Cell Metabolism

Cure Arthritis Naturally

Cure Arthritis Naturally

Get Instant Access

Biological tissues undergo significant changes during the aging process. The metabolic response of chondrocytes changes with aging. For instance, with increasing age, articular cartilage chondrocytes become less responsive to anabolic cytokines (Martin and Buckwalter, 2000) presumably leading to reduced synthetic capacity (DeGroot et al., 1999) and activity (Bolton et al., 1999) of chondrocytes. Due to these changes in cell metabolism, the size of water-attracting proteoglycan aggregates decreases (Buckwalter et al., 1994), and consequently the water content also decreases with age (Venn, 1978). In contrast, collagen molecules have an extremely long half-life (>200 years; Maroudas et al. (1992)), and the total amount of collagen in cartilage does not decrease with age (Venn, 1978). However, with age, increasing numbers of cross-links between molecules form by nonenzymatic glycation (Bank et al., 1998).

The biological changes in cartilage with aging may be the cause for the overall altered mechanical properties of the tissue such as decreased tensile stiffness and strength (Kempson, 1982). Articular cartilage aging does not cause osteoarthritis, but the age-related metabolic and phenotypic decline of the chondrocytes increases the risk of articular cartilage degeneration and limits the ability of the cell to repair the tissue once degenerative changes occur (Martin and Buckwalter, 2002). Similar changes have been observed in menisci (McAlinden et al., 2001) and ligaments (Noyes and Grood, 1976; Woo et al., 1991).

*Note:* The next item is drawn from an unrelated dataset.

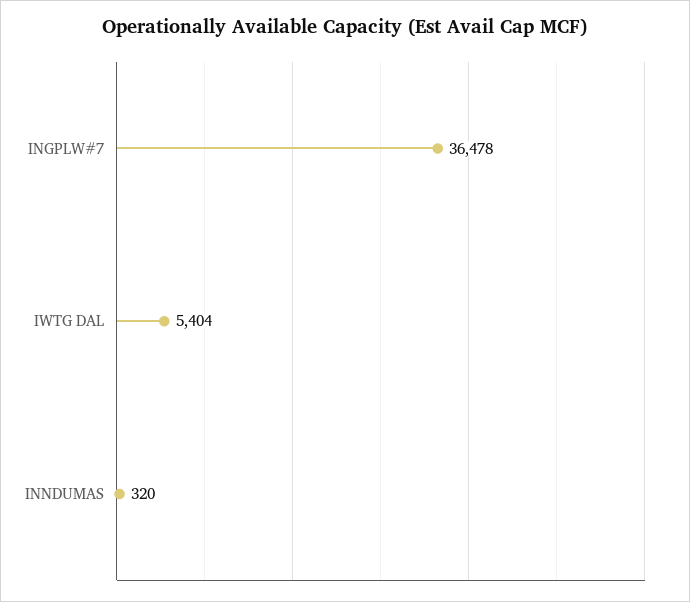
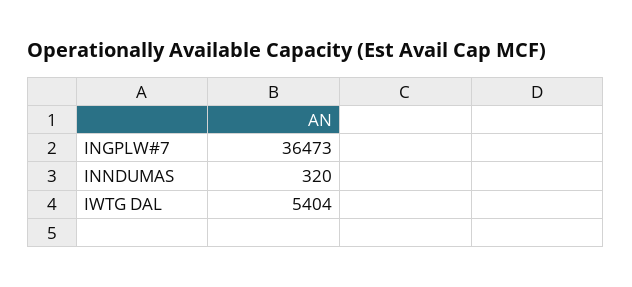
INGPLW#7: 36478 -> 36473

In contrast to the natural aging process, osteoarthritis is associated with a prominent regenerative and repara-tive activity. More specifically, osteoarthritis is characterized by increased cell activity and cell proliferation, but also by hypertrophy and erosion of the tissue, focal defects, pericellular degradation and interterritorial matrix degradation, nonreversible proteoglycan depletion, mild focal superficial inflammation of the synovium, and subchondral remodeling. Cartilage changes in early osteoarthritis include chondrocyte proliferation, surface fibrillation, and perichondral collagen condensation. In advanced osteoarthritis, fissures extend to the midzone,

Normal Flaking

Normal Flaking

Figure 77.3 Illustration of the changes to the superficial zone of cartilage during the progression of osteoarthritis (OA). A. Normal cartilage shows a smooth surface; the early stage of OA is characterized by B. flaking of the surface; C. fibrillation; and D. the formation of a blister. The mechanical surface changes will increase the coefficient of friction at the surface. From Gannon and Sokoloff (1999).

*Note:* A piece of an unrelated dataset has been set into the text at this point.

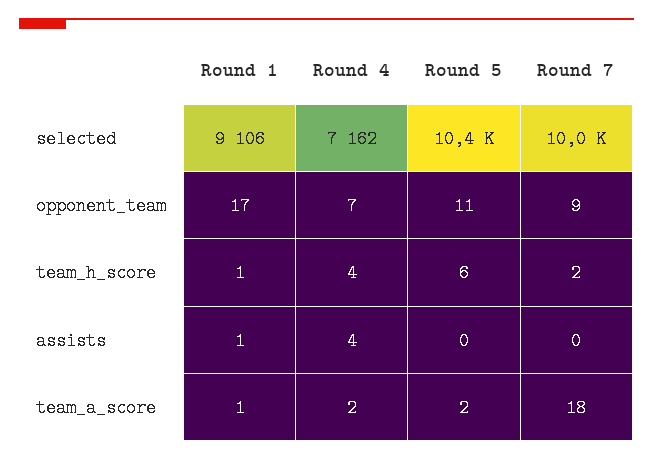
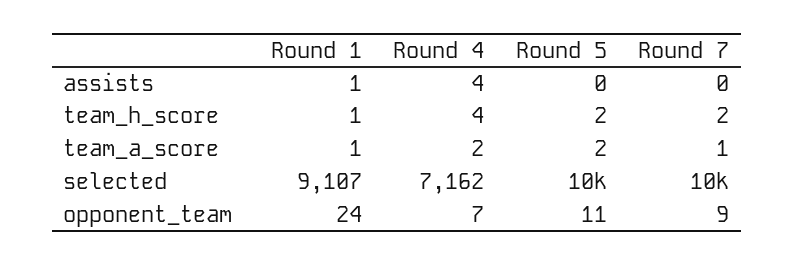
Round 1, selected: 9106 -> 9107
Round 1, opponent_team: 17 -> 24
Round 5, team_h_score: 6 -> 2
Round 7, team_a_score: 18 -> 1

Figure 77.3 Illustration of the changes to the superficial zone of cartilage during the progression of osteoarthritis (OA). A. Normal cartilage shows a smooth surface; the early stage of OA is characterized by B. flaking of the surface; C. fibrillation; and D. the formation of a blister. The mechanical surface changes will increase the coefficient of friction at the surface. From Gannon and Sokoloff (1999).

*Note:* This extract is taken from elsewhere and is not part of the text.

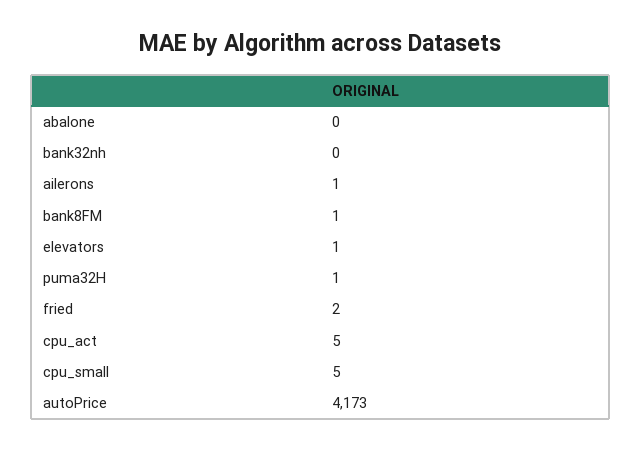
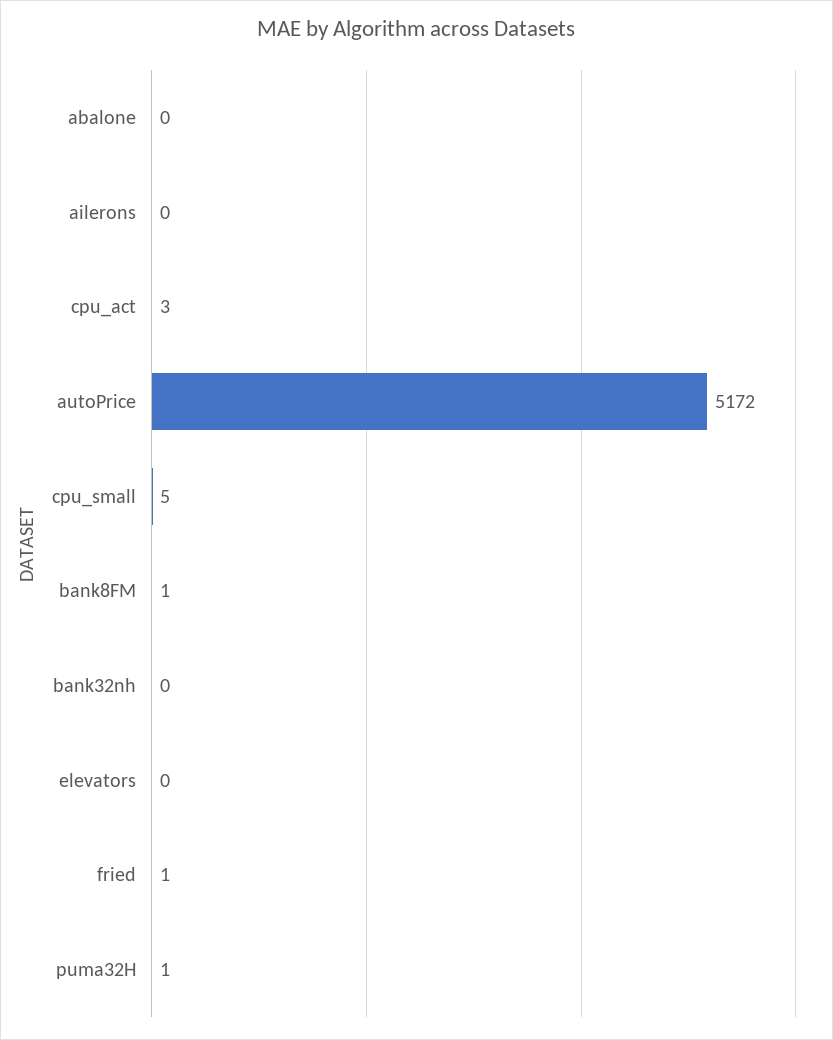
ailerons: 1 -> 0
elevators: 1 -> 0
fried: 2 -> 1
cpu_act: 5 -> 3
autoPrice: 4173 -> 5172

the matrix delaminates and erodes, fibrosis can be observed, and fibrocartilage is formed as a repair response (Pritzker, 2003).

Was this article helpful?

0 0
Natural Arthritis Pain Remedies

Natural Arthritis Pain Remedies

It's time for a change. Finally A Way to Get Pain Relief for Your Arthritis Without Possibly Risking Your Health in the Process. You may not be aware of this, but taking prescription drugs to get relief for your Arthritis Pain is not the only solution. There are alternative pain relief treatments available.